» EXERCISE PROMPT:
If a line in the following entries contains the string "narzędziowa", it counts toward the total; report only that total.
╭──
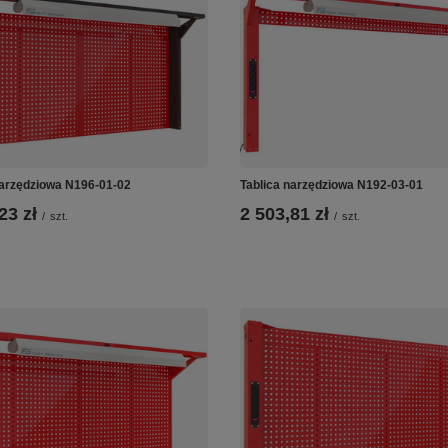
narzędziowa N196-01-02
Tablica narzędziowa N192-03-01
23 zł
2 503,81 zł
/
szt.
/
szt.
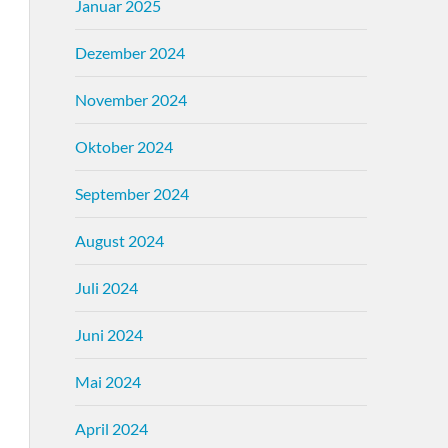
Januar 2025
Dezember 2024
November 2024
Oktober 2024
September 2024
August 2024
Juli 2024
Juni 2024
Mai 2024
April 2024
╰──
» SOLUTION BELOW:
2